I am an autistic woman with two autistic children and I want to share my experiences and what I have learned in hopes that the ideas might help someone else. I should point out also that I have no experience of autism with learning difficulties so the information I share is most relevant to those of you who have children with autism and average or above average IQ.

This post is about sensory needs. In my experience most autistic children have issues with sensory processing and as such it can be really helpful to support them with their sensory needs. This can help regulate the child and reduce anxiety, meltdowns and other issues.

What is sensory processing?

Sensory processing is a subconscious, neurological process. We receive sensory information from the environment to our brain via our senses.  Then we process, organise and respond to it. This makes the world feel predictable and safe.

Difficulties with sensory processing can cause a variety of issues and behaviours in our children. Including problems with communication, meltdowns, anxiety and discomfort.

What are our senses?

Our senses are hearing, seeing, taste, smell and touch.

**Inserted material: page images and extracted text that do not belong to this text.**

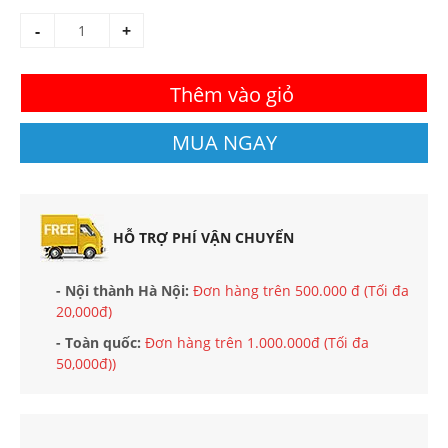
-
+
Thêm vào giỏ
MUA NGAY
HỖ TRỢ PHÍ VẬN CHUYỂN
- Nội thành Hà Nội:
Đơn hàng trên 500.000 đ (Tối đa
20,000đ)
- Toàn quốc:
Đơn hàng trên 1.000.000đ (Tối đa
50,000đ))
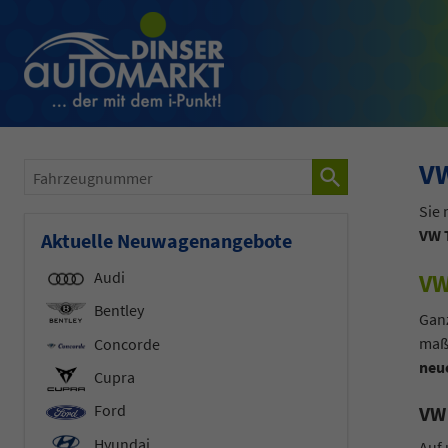
VW
Fahrzeugnummer
Sie
VW 
Aktuelle Neuwagenangebote
Audi
VW
Bentley
Ganz
maß
Concorde
neu
Cupra
Ford
VW 
Hyundai
Auf 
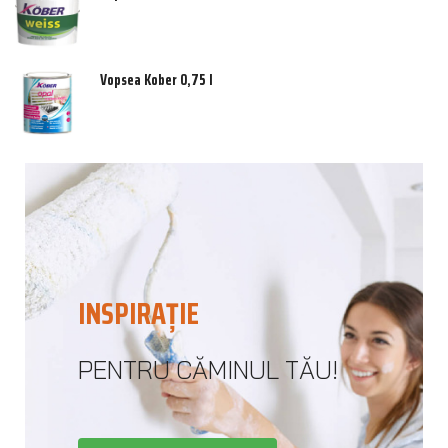
Vopsea Kober 0,75 l
INSPIRAȚIE
PENTRU CĂMINUL TĂU!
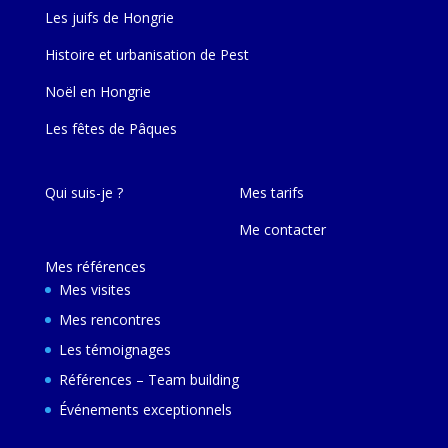
Les juifs de Hongrie
Histoire et urbanisation de Pest
Noël en Hongrie
Les fêtes de Pâques
Qui suis-je ?
Mes tarifs
Me contacter
Mes références
Mes visites
Mes rencontres
Les témoignages
Références – Team building
Événements exceptionnels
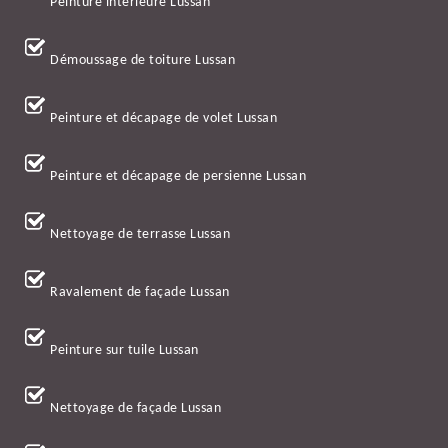
Peinture intérieure Lussan
Démoussage de toiture Lussan
Peinture et décapage de volet Lussan
Peinture et décapage de persienne Lussan
Nettoyage de terrasse Lussan
Ravalement de façade Lussan
Peinture sur tuile Lussan
Nettoyage de façade Lussan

Another way we process sensory information is the vestibular system which coordinates movement of the eyes, head and body through space and movement. Sensory receptors for the vestibular system are located in the inner ear. Processing of this information is vital for balance, the coordination of both sides of our bodies and processing movement.

Finally proprioception. This information is sent from our muscles and joints to give us an awareness of our body position.

What do difficulties with sensory processing look like?

Difficulties with sensory processing results in behaviours which interfere with day to day functioning.

Children can over register or under register sensory input. In fact they can be both in different areas and be changeable from day to day which can be very confusing for the child and the caregiver.

The over responsive child may hate noisy, busy environments because they feel too much. They may become easily overstimulated and feel irritable and defensive. They feel things more including pain. They may struggle to focus as everything feels overwhelming.

The under responsive child may be withdrawn, tired and difficult to engage. These children may be compliant but not engaged. They may seek intense sensory input to try and lift themselves to a more normal responsiveness level.

Sensory solutions;

Solutions for an over responsive child. Deep pressure activities such as pushing and pulling or massage work well, as does the use of weighted blankets, lap pads and compression clothing. Fidget toys can help them to focus, as can chewy or crunchy foods. Reducing sensory input can be helpful by using headphones with calming music or ear defenders.

Solutions for an under responsive child. Trampolines were made for these children. Also helpful are therapy balls to bounce on, swinging, jumping and movement games. Using loud music with a strong beat, and chewy or crunchy foods.

As I mentioned earlier children with sensory processing difficulties can present as both under and over responsive and this can vary from day to day. So parenting children with these issues requires patience and flexibility!

I am constantly in detective mode with my children, observing behaviour and trying to work out what is causing it and which solutions will be most helpful. I have a toolkit of strategies in our home including sensory lighting, chewy jewellery, therapy ball, trampoline and fidget toys. I choose a solution based on whether they appear to be overstimulated or under responsive. I also use mindfulness for children on YouTube and settle them down for a session if they appear overstimulated.

I definitely notice a difference in behaviour when my autistic children’s sensory needs are being met. They are calmer, happier and find it easier to concentrate and choose appropriate behaviour. For this reason I would highly recommend investigating whether your child is having issues with sensory processing and finding strategies to use in daily life to help them to regulate.